To start, I usually mix the yeast in the water until it dissolves, though since I am using instant yeast, I could mix it in with the flour. Meanwhile, put the flour and salt into the mixing bowl of a standing mixer with the bread hook attachment. Turn the machine on and after the yeast has dissolved/activated, pour all the water in. Once everything is combined, turn up the speed on the machine and keep mixing and mixing, stopping the machine occasionally as the dough climbs up the hook and to test to see if the dough is done. I often think the dough stays too sticky and I end up adding more flour, but you have to be careful about this. Don’t add more than about a tablespoon at a time. How you know the dough is done is based on experience, but basically, you’re looking for a smooth and elastic dough. This isn’t the same as a “no knead bread;” you want to beat the hell out of this dough, and I don’t think it is possible to over-knead it.

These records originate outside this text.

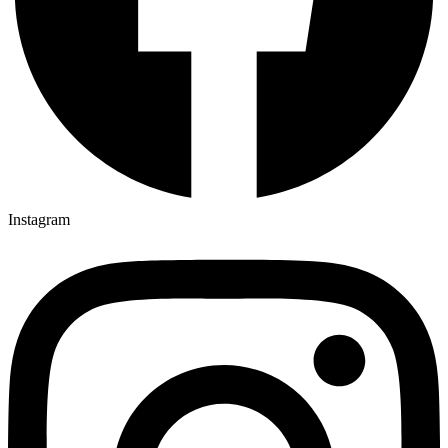
Instagram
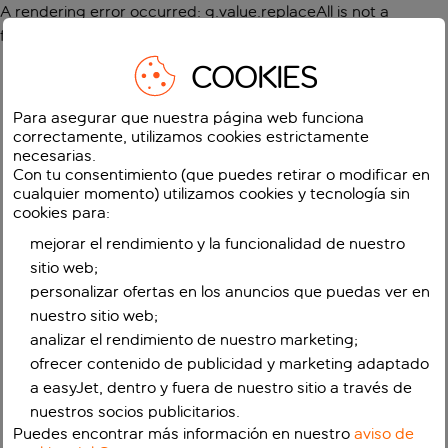
A rendering error occurred:
g.value.replaceAll is not a
function
.
COOKIES
Para asegurar que nuestra página web funciona
correctamente, utilizamos cookies estrictamente
necesarias.
Con tu consentimiento (que puedes retirar o modificar en
cualquier momento) utilizamos cookies y tecnología sin
cookies para:
mejorar el rendimiento y la funcionalidad de nuestro
sitio web;
personalizar ofertas en los anuncios que puedas ver en
nuestro sitio web;
analizar el rendimiento de nuestro marketing;
ofrecer contenido de publicidad y marketing adaptado
a easyJet, dentro y fuera de nuestro sitio a través de
nuestros socios publicitarios.
Puedes encontrar más información en nuestro
aviso de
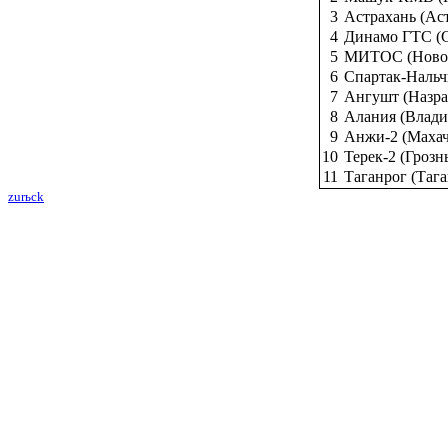
3
Астрахань (Ас
4
Динамо ГТС (
5
МИТОС (Новоч
6
Спартак-Нальч
7
Ангушт (Назр
8
Алания (Влади
9
Анжи-2 (Маха
10
Терек-2 (Гроз
11
Таганрог (Таг
zurьck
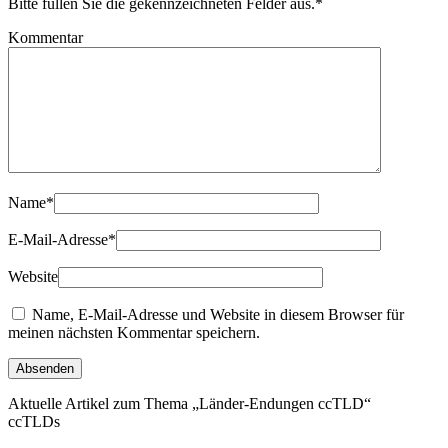
Bitte füllen Sie die gekennzeichneten Felder aus.
*
Kommentar
Name
*
E-Mail-Adresse
*
Website
Name, E-Mail-Adresse und Website in diesem Browser für
meinen nächsten Kommentar speichern.
Aktuelle Artikel zum Thema „Länder-Endungen ccTLD“
ccTLDs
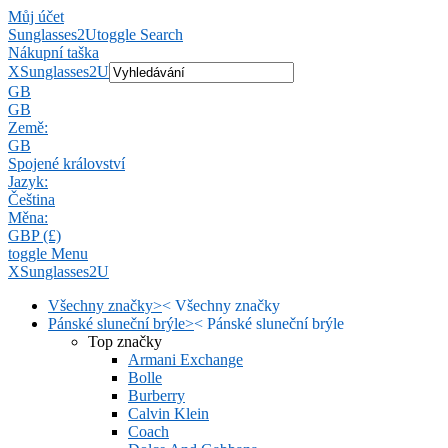
Můj účet
Sunglasses2U
toggle Search
Nákupní taška
X
Sunglasses2U
GB
GB
Země:
GB
Spojené království
Jazyk:
Čeština
Měna:
GBP (£)
toggle Menu
X
Sunglasses2U
Všechny značky
>
<
Všechny značky
Pánské sluneční brýle
>
<
Pánské sluneční brýle
Top značky
Armani Exchange
Bolle
Burberry
Calvin Klein
Coach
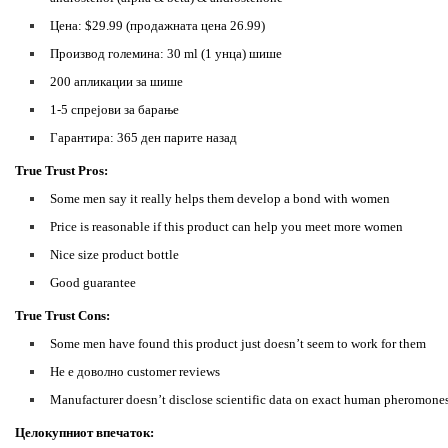
Цена: $29.99 (продажната цена 26.99)
Производ големина: 30 ml (1 унца) шише
200 апликации за шише
1-5 спрејови за барање
Гарантира: 365 ден парите назад
True Trust Pros:
Some men say it really helps them develop a bond with women
Price is reasonable if this product can help you meet more women
Nice size product bottle
Good guarantee
True Trust Cons:
Some men have found this product just doesn’t seem to work for them
Не е доволно customer reviews
Manufacturer doesn’t disclose scientific data on exact human pheromon
Целокупниот впечаток:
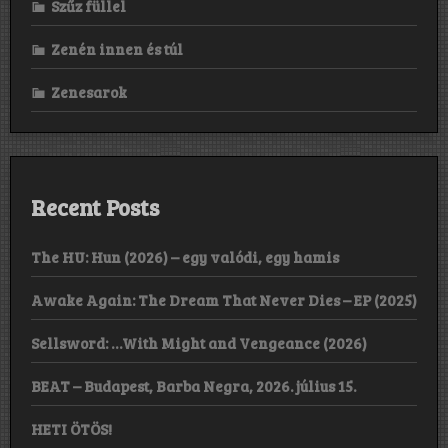
Szűz füllel
Zenén innen és túl
Zenesarok
Recent Posts
The HU: Hun (2026) – egy valódi, egy hamis
Awake Again: The Dream That Never Dies – EP (2025)
Sellsword: …With Might and Vengeance (2026)
BEAT – Budapest, Barba Negra, 2026. július 15.
HETI ÖTÖS!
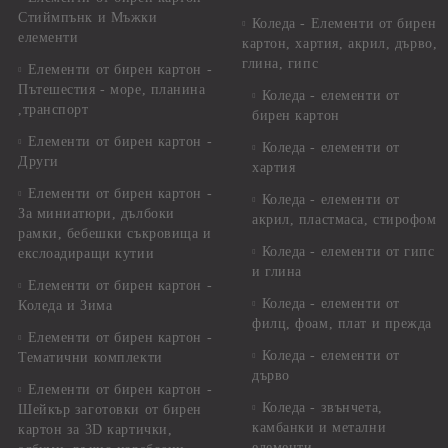
Стиймпънк и Мъжки
Коледа - Eлементи от бирен
елементи
картон, хартия, акрил, дърво,
глина, гипс
Елементи от бирен картон -
Пътешестия - море, планина
Коледа - елементи от
,транспорт
бирен картон
Елементи от бирен картон -
Коледа - елементи от
Други
хартия
Елементи от бирен картон -
Коледа - елементи от
За миниатюри, дълбоки
акрил, пластмаса, стирофом
рамки, бебешки съкровища и
Коледа - елементи от гипс
екслоадиращи кутии
и глина
Елементи от бирен картон -
Коледа - елементи от
Коледа и Зима
филц, фоам, плат и прежда
Елементи от бирен картон -
Коледа - елементи от
Тематични комплекти
дърво
Елементи от бирен картон -
Коледа - звънчета,
Шейкър заготовки от бирен
камбанки и метални
картон за 3D картички,
елементи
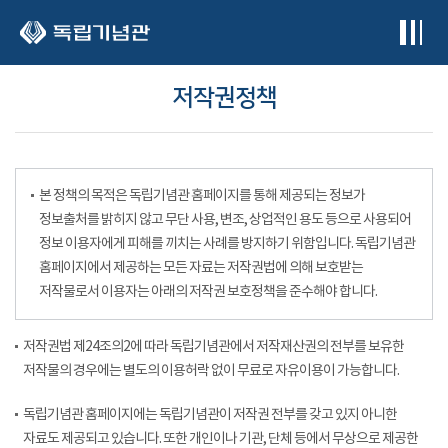
본문 바로가기
저작권정책
본 정책의 목적은 독립기념관 홈페이지를 통해 제공되는 정보가
정보출처를 밝히지 않고 무단 사용, 변조, 상업적인 용도 등으로 사용되어
정보 이용자에게 피해를 끼치는 사례를 방지하기 위함입니다. 독립기념관
홈페이지에서 제공하는 모든 자료는 저작권법에 의해 보호받는
저작물로서 이용자는 아래의 저작권 보호정책을 준수해야 합니다.
저작권법 제24조의2에 따라 독립기념관에서 저작재산권의 전부를 보유한
저작물의 경우에는 별도의 이용허락 없이 무료로 자유이용이 가능합니다.
독립기념관 홈페이지에는 독립기념관이 저작권 전부를 갖고 있지 아니한
자료도 제공되고 있습니다. 또한 개인이나 기관, 단체 등에서 무상으로 제공한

Anyway, when its done– say 10 minutes in the machine, more or less– knead the dough a couple of times on a floured surface, roll it into a nice ball, and then put that dough into a lightly oiled bowl. Cover it with plastic wrap or a clean towel. If you aren’t planning on eating pizza for quite a while, put the bowl in the refrigerator– it will still rise, just a lot more slowly. If you are planning on pizza in about two hours, leave it in a warm place in the kitchen. If I’m making three or so pizzas, I just leave it as one big ball of dough and divide it later, but you could divide it up into individual pizzas at this point.
Now, if you don’t have a standing mixer, you can use a food processor– this is actually Mark Bittman’s preferred method. The same basic rules apply. You could mix this by hand too I suppose, but unless you’ve got forearms like Popeye, be prepared for a significant workout.
And if all of this seems like far too much to trouble over, then you can either try to buy a ball of dough from your local pizza place– a lot of places will sell you one.
About an hour before you are ready to cook, turn on your oven as high as it will go. Since commercial pizza ovens are at least 700 degrees and often much hotter, don’t worry, it won’t be too hot. Also make sure your dough is at room temperature.
I’ve played around with pizza stones and fire bricks before, but I don’t think it’s worth the effort. Plus to really get the advantage of a pizza stone or bricks, you have to slide the pizza onto the stone sans pan and I always mess this up and spill pizza fixings all over the place. So I have a couple of pizza pans that have holes in them to get a little browning/charring on the bottom.
The other thing I do that you’re (apparently) not supposed to do is I use a rolling pin to at least get started. Then I pick up the disk-shaped dough by the edge and turn it around like I’m turning the top of a steering wheel. This lets the weight of the dough stretch it out a bit more, which is kind of the point of spinning the dough too. Then I put it in the pan and do my best to stretch it out without making any holes.
Top your dough and cook, usually for about seven to 12 minutes, depending on your toppings.
Obviously, the possibilities here are endless. In my house, my wife and son both like old school “red sauce” sorts of pizzas, so I always make a simple tomato sauce. Put a couple tablespoons of olive oil and a clove of chopped garlic in a saucepan on medium-low heat. When the garlic starts to sizzle, add about a tablespoon of Italian seasoning, a 12 ounce can of chopped tomatoes, salt and pepper. Let that slow-cook while you do other things for about 30 or so minutes. Then blend this– I use an emersion blender, but whatever.
This and shredded mozzarella and you’ve got “pizza,” though there are obviously lots of other traditional fixings. Around here, we like anchovies, mushrooms, sausage (cook it first though), bacon (ditto), all kinds of different vegetables, feta, etc.
The traditional “Margherita” pizza is tomatoes and mozzarella garnished with fresh basil, but I also like using pesto as a sauce, cheese, and then garnish with fresh tomatoes. I made one the other night that had a “sauce” of ricotta and mozzarella cheese spread on to the dough and then topped with prosciutto (I put that on after the cheese browned a bit) and then garnished with arugula tossed in olive oil and lemon. I’m also a big fan of cooked down red onions and goat cheese– another combo that is hard to beat.